■ TASK ■
Spot each line in the data below containing "Description" and copy it.

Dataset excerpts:
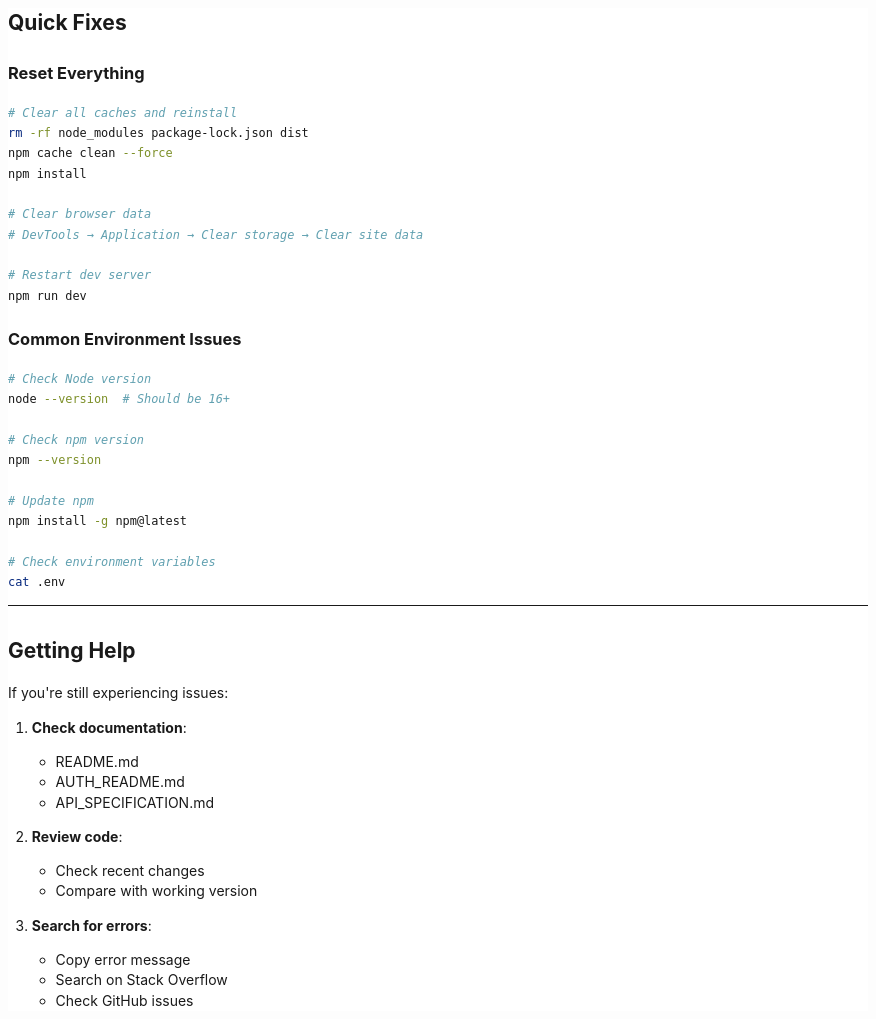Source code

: 
## Quick Fixes

### Reset Everything

```bash
# Clear all caches and reinstall
rm -rf node_modules package-lock.json dist
npm cache clean --force
npm install

# Clear browser data
# DevTools → Application → Clear storage → Clear site data

# Restart dev server
npm run dev
```

### Common Environment Issues

```bash
# Check Node version
node --version  # Should be 16+

# Check npm version
npm --version

# Update npm
npm install -g npm@latest

# Check environment variables
cat .env
```

---

## Getting Help

If you're still experiencing issues:

1. **Check documentation**:
   - README.md
   - AUTH_README.md
   - API_SPECIFICATION.md

2. **Review code**:
   - Check recent changes
   - Compare with working version

3. **Search for errors**:
   - Copy error message
   - Search on Stack Overflow
   - Check GitHub issues
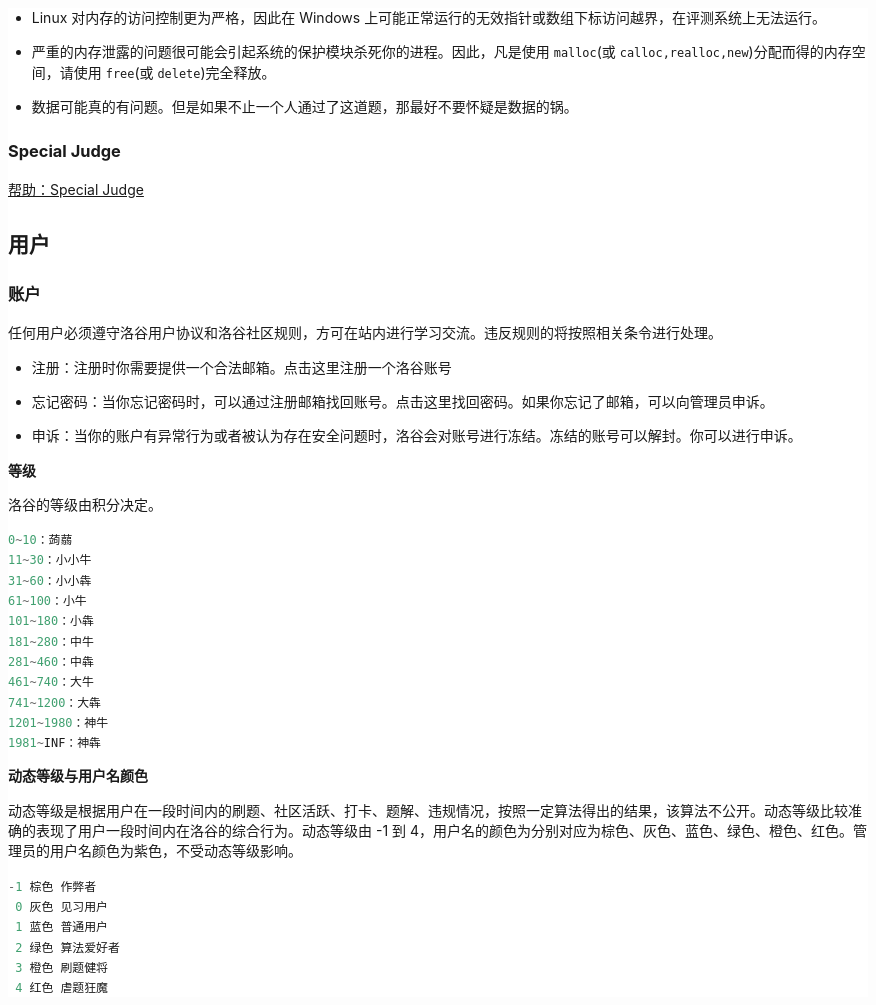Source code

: - Linux 对内存的访问控制更为严格，因此在 Windows 上可能正常运行的无效指针或数组下标访问越界，在评测系统上无法运行。


- 严重的内存泄露的问题很可能会引起系统的保护模块杀死你的进程。因此，凡是使用 `malloc`(或 `calloc,realloc,new`)分配而得的内存空间，请使用 `free`(或 `delete`)完全释放。


- 数据可能真的有问题。但是如果不止一个人通过了这道题，那最好不要怀疑是数据的锅。

### Special Judge


[帮助：Special Judge](https://www.luogu.org/wiki/show?name=帮助：special%20judge)


## 用户


### 账户


任何用户必须遵守洛谷用户协议和洛谷社区规则，方可在站内进行学习交流。违反规则的将按照相关条令进行处理。


- 注册：注册时你需要提供一个合法邮箱。点击这里注册一个洛谷账号


- 忘记密码：当你忘记密码时，可以通过注册邮箱找回账号。点击这里找回密码。如果你忘记了邮箱，可以向管理员申诉。


- 申诉：当你的账户有异常行为或者被认为存在安全问题时，洛谷会对账号进行冻结。冻结的账号可以解封。你可以进行申诉。


**等级**


洛谷的等级由积分决定。

```cpp
0~10：蒟蒻  
11~30：小小牛  
31~60：小小犇
61~100：小牛
101~180：小犇
181~280：中牛
281~460：中犇
461~740：大牛
741~1200：大犇
1201~1980：神牛
1981~INF：神犇
```

**动态等级与用户名颜色**


动态等级是根据用户在一段时间内的刷题、社区活跃、打卡、题解、违规情况，按照一定算法得出的结果，该算法不公开。动态等级比较准确的表现了用户一段时间内在洛谷的综合行为。动态等级由 -1 到 4，用户名的颜色为分别对应为棕色、灰色、蓝色、绿色、橙色、红色。管理员的用户名颜色为紫色，不受动态等级影响。

```cpp
-1 棕色 作弊者
 0 灰色 见习用户 
 1 蓝色 普通用户 
 2 绿色 算法爱好者
 3 橙色 刷题健将
 4 红色 虐题狂魔
```
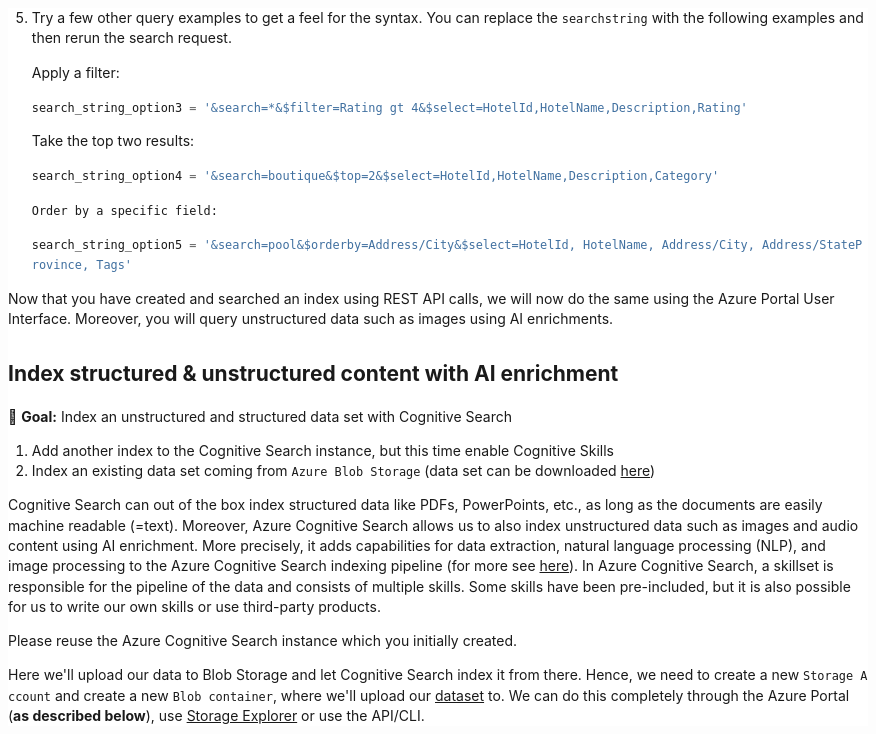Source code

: 5.  Try a few other query examples to get a feel for the syntax. You can replace the `searchstring` with the following examples and then rerun the search request.

    Apply a filter:

    ```python
    search_string_option3 = '&search=*&$filter=Rating gt 4&$select=HotelId,HotelName,Description,Rating'
    ```

    Take the top two results:

    ```python
    search_string_option4 = '&search=boutique&$top=2&$select=HotelId,HotelName,Description,Category'
    ```

        Order by a specific field:

    ```python
    search_string_option5 = '&search=pool&$orderby=Address/City&$select=HotelId, HotelName, Address/City, Address/StateProvince, Tags'
    ```

Now that you have created and searched an index using REST API calls, we will now do the same using the Azure Portal User Interface. Moreover, you will query unstructured data such as images using AI enrichments.

## Index structured & unstructured content with AI enrichment

:triangular_flag_on_post: **Goal:** Index an unstructured and structured data set with Cognitive Search

1. Add another index to the Cognitive Search instance, but this time enable Cognitive Skills
1. Index an existing data set coming from `Azure Blob Storage` (data set can be downloaded [here](https://github.com/aidevcollege/aidevcollege/raw/master/day2/CognitiveSearch/data/search-dataset-cognitive.zip))

Cognitive Search can out of the box index structured data like PDFs, PowerPoints, etc., as long as the documents are easily machine readable (=text). Moreover, Azure Cognitive Search allows us to also index unstructured data such as images and audio content using AI enrichment. More precisely, it adds capabilities for data extraction, natural language processing (NLP), and image processing to the Azure Cognitive Search indexing pipeline (for more see [here](https://docs.microsoft.com/en-us/azure/search/cognitive-search-concept-intro#key-features-and-concepts)). In Azure Cognitive Search, a skillset is responsible for the pipeline of the data and consists of multiple skills. Some skills have been pre-included, but it is also possible for us to write our own skills or use third-party products.

Please reuse the Azure Cognitive Search instance which you initially created.

Here we'll upload our data to Blob Storage and let Cognitive Search index it from there. Hence, we need to create a new `Storage Account` and create a new `Blob container`, where we'll upload our [dataset](https://github.com/aidevcollege/aidevcollege/raw/master/day2/CognitiveSearch/data/search-dataset-cognitive.zip) to. We can do this completely through the Azure Portal (**as described below**), use [Storage Explorer](https://azure.microsoft.com/en-us/features/storage-explorer/) or use the API/CLI.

■ SOLUTION ■
    search_string_option3 = '&search=*&$filter=Rating gt 4&$select=HotelId,HotelName,Description,Rating'
    search_string_option4 = '&search=boutique&$top=2&$select=HotelId,HotelName,Description,Category'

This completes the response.